The People of FSS Series

Read the latest installment of our series introducing colleagues from various departments across the faculty. Each interview features the same set of seven questions asked to one member of our community. This time, we spoke with Jiří Navrátil, the new Head of the Department of Sociology.

1 Dec 2025

Jiří Navrátil, Head of the Department of Sociology

“As Head of Department, I would say it’s improving both the teaching and research performance of our department. As an academic, I would say it’s completing a monograph with an international publisher, finishing two projects, and keeping all the plants in my office alive.”

Jiří Navrátil, Head of the Department of Sociology

What does your ideal morning look like?
I like waking up to daylight while still feeling that the morning rush around me hasn’t quite begun. An ideal morning also includes peace and quiet, an inbox that isn’t overflowing, low sunlight, and plenty of strong coffee within reach. Sometimes the ideal mornings happen when I’m working from home or on weekends; other times they’re mornings towards the end of the week at the faculty.
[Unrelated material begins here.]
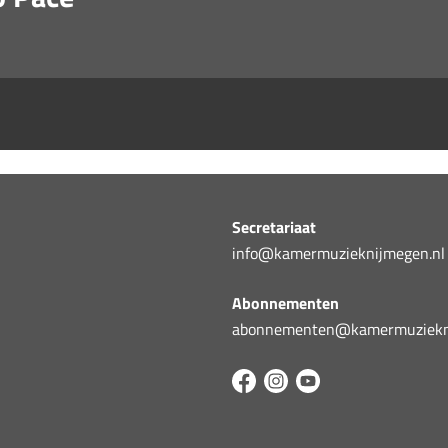
Secretariaat
info@kamermuzieknijmegen.nl
Abonnementen
abonnementen@kamermuziekni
What book or books have you read recently, and would you recommend them?
I’ll stick to fiction, so I don’t bore anyone. After more than a decade, I’ve happily returned to Houellebecq, whose books I used to devour as soon as they came out. Among other things, I appreciate how specifically sociological his writing is - deep, unpretentious, and otherwise different. This time, I revisited The Elementary Particles and Platform, and the feelings they evoked were just the same as back then. I was also very taken with Someone to Talk to by Liu Zhenyun, which I read alongside Branko Milanović’s Capitalism, Alone. I enjoyed how a fictional analysis of Chinese society can so effectively complement—and illustrate through its micro-stories—the arguments of an academic political economist. At the moment, I’m slowly making my way through Pasolini’s The Ashes of Gramsci.

What do you look forward to most in your workday?
I look forward to my morning coffee while clearing out my inbox, to saying the classic line “So, any questions or comments?” at the end of class — followed by no questions or comments at all (which clearly means the students understand everything perfectly) — and to working lunches where no actual work gets done. Rare and precious are the moments when I upload a finished article to the journal’s submission system, though this usually happens outside typical working hours — at night, on weekends, or on public holidays.

What has surprised you most in the past six months?
How much misunderstanding, irrationality, and emotion — both good and bad — can be found in an academic building (including in the basement).

What is your favorite place at the faculty?
At the moment, probably my office, which is unusually spacious. But I’m also fond of the atrium in the early morning — quiet and relatively empty, with the occasional muted conversation and the smell of fresh pastries.

What advice would you give to your student self?
There’s no need to worry about the future — you’ll keep enjoying it, and it will be worth the effort.